– Was delivered to the Mercedes branch in Berlin in 07/1990.
– The first owner (owner vehicle, was not licensed as a taxi but private) drove it a good 183,000km until 2000.
– Inactive from 2000 to 2014, since 2014 in collector’s possession an well-maintained
– New valid technical control (without any defects) including oldtimer approval
– Classic data evaluation in state 2 in 2020.
– Highlights: Vehicle registration,TÜV papers, the complete logbook including checkbook (mostly kept) with original data card, various invoices and old receipts as well as 2 keys are included!
– A 200 E (PETROL) as an automatic – taxi mega rare to find!
– Absolute TOP condition, cared for by old lady and collector
– 100% original condition, Taxi International coding, taxi alarm, taxi lighting, taxi fittings, taxi armrests, etc. installed, a taximeter is available but not connected (for visual enhancement).
– A garage car which was maintained and well-kept over 30 years time
– Everything works, no repair or maintenance backlog.

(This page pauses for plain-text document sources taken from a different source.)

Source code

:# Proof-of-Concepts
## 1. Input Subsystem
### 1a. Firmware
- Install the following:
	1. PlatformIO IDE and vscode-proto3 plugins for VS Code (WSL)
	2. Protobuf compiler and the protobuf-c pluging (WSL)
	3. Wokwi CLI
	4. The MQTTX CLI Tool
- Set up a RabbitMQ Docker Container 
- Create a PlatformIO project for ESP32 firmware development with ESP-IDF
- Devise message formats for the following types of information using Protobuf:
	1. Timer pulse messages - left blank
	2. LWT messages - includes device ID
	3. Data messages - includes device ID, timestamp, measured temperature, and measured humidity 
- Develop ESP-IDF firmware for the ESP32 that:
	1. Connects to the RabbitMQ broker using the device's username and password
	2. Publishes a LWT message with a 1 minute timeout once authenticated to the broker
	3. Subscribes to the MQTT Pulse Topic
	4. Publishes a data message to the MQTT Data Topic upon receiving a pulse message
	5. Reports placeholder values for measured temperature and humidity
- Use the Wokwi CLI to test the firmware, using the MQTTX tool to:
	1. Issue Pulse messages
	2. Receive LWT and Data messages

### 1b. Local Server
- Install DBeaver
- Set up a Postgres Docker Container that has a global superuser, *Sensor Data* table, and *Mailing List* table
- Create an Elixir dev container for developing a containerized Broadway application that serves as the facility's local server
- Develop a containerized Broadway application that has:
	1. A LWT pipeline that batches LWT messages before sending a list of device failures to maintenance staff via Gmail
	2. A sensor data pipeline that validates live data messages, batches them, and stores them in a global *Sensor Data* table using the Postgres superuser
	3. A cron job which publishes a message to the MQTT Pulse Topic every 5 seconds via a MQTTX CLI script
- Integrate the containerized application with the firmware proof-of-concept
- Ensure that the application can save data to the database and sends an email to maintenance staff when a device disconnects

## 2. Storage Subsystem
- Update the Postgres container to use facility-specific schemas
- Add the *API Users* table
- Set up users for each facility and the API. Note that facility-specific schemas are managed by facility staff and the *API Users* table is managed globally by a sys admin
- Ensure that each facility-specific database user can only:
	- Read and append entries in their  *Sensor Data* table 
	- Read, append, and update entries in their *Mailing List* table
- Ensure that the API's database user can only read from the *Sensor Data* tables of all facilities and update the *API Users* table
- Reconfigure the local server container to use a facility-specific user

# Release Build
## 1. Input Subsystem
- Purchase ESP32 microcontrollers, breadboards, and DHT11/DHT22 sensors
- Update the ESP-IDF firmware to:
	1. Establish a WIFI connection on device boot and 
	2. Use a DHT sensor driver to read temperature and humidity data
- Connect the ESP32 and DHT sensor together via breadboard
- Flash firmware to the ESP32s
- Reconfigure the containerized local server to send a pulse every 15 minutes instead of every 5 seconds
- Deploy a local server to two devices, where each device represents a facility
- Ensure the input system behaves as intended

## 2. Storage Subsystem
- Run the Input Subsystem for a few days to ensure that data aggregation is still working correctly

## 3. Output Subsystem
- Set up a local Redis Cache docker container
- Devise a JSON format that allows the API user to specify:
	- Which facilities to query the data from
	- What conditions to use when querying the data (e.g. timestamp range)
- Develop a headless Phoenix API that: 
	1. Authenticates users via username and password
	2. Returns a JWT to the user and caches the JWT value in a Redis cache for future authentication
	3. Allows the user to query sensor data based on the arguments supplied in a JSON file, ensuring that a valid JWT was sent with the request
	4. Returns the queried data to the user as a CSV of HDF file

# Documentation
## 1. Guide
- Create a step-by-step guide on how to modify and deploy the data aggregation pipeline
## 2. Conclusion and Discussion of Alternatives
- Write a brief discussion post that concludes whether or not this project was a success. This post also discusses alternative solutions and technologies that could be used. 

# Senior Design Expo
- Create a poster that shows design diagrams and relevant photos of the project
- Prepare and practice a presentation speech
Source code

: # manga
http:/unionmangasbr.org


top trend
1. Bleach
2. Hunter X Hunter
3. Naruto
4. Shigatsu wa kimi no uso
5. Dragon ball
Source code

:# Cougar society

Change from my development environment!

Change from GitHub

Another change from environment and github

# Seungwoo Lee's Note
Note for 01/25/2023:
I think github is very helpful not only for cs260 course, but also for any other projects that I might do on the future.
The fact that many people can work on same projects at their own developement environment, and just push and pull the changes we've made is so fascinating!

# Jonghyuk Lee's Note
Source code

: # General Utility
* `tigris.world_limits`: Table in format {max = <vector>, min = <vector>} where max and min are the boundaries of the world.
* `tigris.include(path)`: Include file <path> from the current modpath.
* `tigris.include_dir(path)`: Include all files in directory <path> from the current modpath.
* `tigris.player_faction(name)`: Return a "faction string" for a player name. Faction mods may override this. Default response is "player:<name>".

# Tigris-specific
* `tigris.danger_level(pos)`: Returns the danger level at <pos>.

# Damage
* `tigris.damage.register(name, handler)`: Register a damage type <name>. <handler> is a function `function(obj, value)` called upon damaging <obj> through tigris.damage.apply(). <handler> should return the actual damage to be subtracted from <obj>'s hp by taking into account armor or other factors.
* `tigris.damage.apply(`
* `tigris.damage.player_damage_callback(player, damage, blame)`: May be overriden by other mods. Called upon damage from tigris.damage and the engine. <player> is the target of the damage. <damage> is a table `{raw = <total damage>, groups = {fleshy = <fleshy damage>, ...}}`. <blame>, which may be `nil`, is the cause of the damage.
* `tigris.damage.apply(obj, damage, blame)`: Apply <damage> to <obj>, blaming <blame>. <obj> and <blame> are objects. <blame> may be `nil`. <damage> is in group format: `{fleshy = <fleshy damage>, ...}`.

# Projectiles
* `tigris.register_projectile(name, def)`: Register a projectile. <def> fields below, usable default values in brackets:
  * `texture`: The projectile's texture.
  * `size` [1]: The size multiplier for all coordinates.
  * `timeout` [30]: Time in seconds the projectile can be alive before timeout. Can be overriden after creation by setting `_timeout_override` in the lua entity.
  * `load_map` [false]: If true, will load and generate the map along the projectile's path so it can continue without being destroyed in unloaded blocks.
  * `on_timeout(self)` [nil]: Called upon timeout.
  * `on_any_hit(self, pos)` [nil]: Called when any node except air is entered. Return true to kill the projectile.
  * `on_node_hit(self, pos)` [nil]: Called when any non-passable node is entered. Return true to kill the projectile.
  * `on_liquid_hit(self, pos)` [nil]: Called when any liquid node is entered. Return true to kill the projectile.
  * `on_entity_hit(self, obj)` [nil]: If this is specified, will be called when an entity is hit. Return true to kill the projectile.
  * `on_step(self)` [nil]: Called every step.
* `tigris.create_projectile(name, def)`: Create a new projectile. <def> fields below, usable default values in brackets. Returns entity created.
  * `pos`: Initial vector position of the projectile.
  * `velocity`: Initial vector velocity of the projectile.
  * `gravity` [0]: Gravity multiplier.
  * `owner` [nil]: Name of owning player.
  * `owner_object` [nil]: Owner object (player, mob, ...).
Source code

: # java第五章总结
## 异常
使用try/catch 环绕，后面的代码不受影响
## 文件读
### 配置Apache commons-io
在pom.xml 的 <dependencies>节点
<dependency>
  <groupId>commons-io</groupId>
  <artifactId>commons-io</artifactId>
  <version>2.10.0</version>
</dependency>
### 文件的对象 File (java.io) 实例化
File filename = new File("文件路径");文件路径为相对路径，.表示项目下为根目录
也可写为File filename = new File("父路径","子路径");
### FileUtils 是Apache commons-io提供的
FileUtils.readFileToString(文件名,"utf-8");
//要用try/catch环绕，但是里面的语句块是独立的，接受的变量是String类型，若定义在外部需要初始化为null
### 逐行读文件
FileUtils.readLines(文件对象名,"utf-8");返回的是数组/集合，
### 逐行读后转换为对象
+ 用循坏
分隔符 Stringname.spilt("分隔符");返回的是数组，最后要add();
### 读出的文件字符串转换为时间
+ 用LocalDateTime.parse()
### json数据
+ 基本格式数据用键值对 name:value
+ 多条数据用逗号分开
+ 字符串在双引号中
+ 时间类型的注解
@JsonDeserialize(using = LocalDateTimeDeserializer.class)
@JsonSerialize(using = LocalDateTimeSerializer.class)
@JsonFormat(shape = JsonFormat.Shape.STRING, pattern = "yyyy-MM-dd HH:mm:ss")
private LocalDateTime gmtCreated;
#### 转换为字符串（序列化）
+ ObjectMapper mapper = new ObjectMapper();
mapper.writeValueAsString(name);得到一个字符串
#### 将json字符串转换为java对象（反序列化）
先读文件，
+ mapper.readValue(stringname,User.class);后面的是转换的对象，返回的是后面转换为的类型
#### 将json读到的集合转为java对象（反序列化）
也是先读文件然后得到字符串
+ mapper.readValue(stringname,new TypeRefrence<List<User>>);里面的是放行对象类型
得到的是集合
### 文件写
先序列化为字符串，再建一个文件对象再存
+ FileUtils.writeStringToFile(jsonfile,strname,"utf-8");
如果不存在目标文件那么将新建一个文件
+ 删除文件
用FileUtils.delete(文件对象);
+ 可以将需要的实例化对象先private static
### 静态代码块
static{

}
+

– Drives like an almost new car, the transmission shifts perfectly, the engine pulls through cleanly, nothing rattles on the car, nothing is worn.
– MB codes 260, 335, 412, 420, 450, 537, 563, 620, 673, 837, 932, 933, 934, inside MB-Tex black 172/172 A, paint: light ivory 623
Even a hugely successful car series needs to be replaced eventually, so the Mercedes W123, a volume seller with over 2.7 million units, was superseded by the W124 in 1984. For the next decade and more, this Mercedes defined the standard for mid-size luxury cars. The styling came from Bruno Sacco, and engineering as well as build quality were nothing short of excellent – so much so, that its fans have taken to nicknaming the W124 “the last true Mercedes”. Despite its somewhat box-shaped lines with the prominent radiator grille, typical for Mercedes cars of its era, the W124 actually had a very low drag coefficient of 0.28 (with slim tyres).
A wide selection of engines was available: petrol engines with 4, 6 or 8 cylinders and diesel engines with 4, 5 or 6 cylinders. Apart from the sedan, which was by far the most common body style, there were also station wagons (as of 1985), coupés (1987) and convertibles (1991), as well as rare long-wheelbase variants. The W124 was facelifted in 1989 and then again in 1993, when the name “E-Class” was introduced.
Production numbers of the W124 reached almost the level of its predecessor, totalling 2,562,143 vehicles.